April 11, 2013
Writopia Lab: Fostering Joy, Literacy, and Critical Thinking in All Young People
by Dina McQueen
Writopia Lab incubated inside the active mind of founder and Executive Director Rebecca Wallace-Segall while she was teaching in the classrooms of New York City. Today, this vibrant non-profit has developed into one of our country’s premier writing programs for kids 8-18—no matter what.
In 2006, Wallace- Segall says, “I was hired by the principal of a [private] school where I was teaching on the Upper West Side to run a creative writing program that would bring enrichment to the middle school. “That year, “ she proudly says, “the kids won more writing awards than those from the top private and public schools.”

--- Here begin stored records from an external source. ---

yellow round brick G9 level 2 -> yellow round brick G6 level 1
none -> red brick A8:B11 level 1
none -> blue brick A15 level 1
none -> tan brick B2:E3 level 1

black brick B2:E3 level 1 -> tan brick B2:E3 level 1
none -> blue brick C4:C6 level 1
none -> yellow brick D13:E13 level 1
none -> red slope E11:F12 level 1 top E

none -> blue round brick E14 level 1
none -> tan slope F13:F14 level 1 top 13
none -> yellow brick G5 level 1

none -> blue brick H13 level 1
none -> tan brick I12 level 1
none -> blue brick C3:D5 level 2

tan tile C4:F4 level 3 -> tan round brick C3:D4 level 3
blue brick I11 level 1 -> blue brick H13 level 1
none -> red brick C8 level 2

Though the reason for the students’ visible success may not at first be obvious, Wallace- Segall explains that in her program the kids were writing uncensored, fiction—serious and silly—as well as memoir. They were allowed to choose any topic they wanted. She treated her kids as writers (not students), and she was their editor. Without the externally imposed hierarchy of the regular English class curriculum, they wrote with freedom of expression. Wallace- Segall is certain that this formula, so to speak, is the reason, “it yielded such tremendous writing.”
Then, a new principal marched into the hallways and announced that the following Fall the program was going to be dropped. That was September 2007, and parental outcry was loud. Their children had truly come to life in Wallace Segall’s program; writing had become an active, meaningful, empowering experience.
At this time, as the parents battled it out with the private school’s administration, Wallace-Segal realized she actually wanted to take her program into the public sector so that a broader range of kids could get a chance to experience the program’s magic. It was the parents in those early classrooms that eventually helped Wallace-Segall found Writopia. Now, nobody is turned away. Tuition is based on a sliding scale model. Currently, 40% of the Lab’s participants are paying a lower fee, and 10-15% are on full scholarship. There is a no-questions-asked, no-application, pay-what-you-can policy. “And it’s done,” says Wallace-Segall.
Perhaps the most wonderful part of this story (non-fiction), is what the instructors witness daily, and the feedback parents provide. Low-income kids that enter the Writopia Lab perhaps fearing or loathing the act of writing, dramatically shift their points of view. “They develop a positive association with writing,” says Wallace-Segall. “And the quality of their writing is unbelievable,” she adds.
And, while statistically speaking there is not hard evidence, what can absolutely be observed is an increase in the numbers of low income and minority Writopia writers on stage accepting writing awards. And, this is news to shout about.
Writopia Lab is funded in part by the parents who are able to pay for their kids to participate, which enables those who need scholarships to get them. In addition, David Letterman is an annual donor; this year, Letterman’s production company, Worldwide Pants, gave $60,000.
Writopia Lab has expanded its reach outside New York City. Today, programs are found in Greater New York, Washington D.C. and some surrounding towns, as well as Los Angeles. All labs are led by professional writers who have been trained in the Writopia Lab method.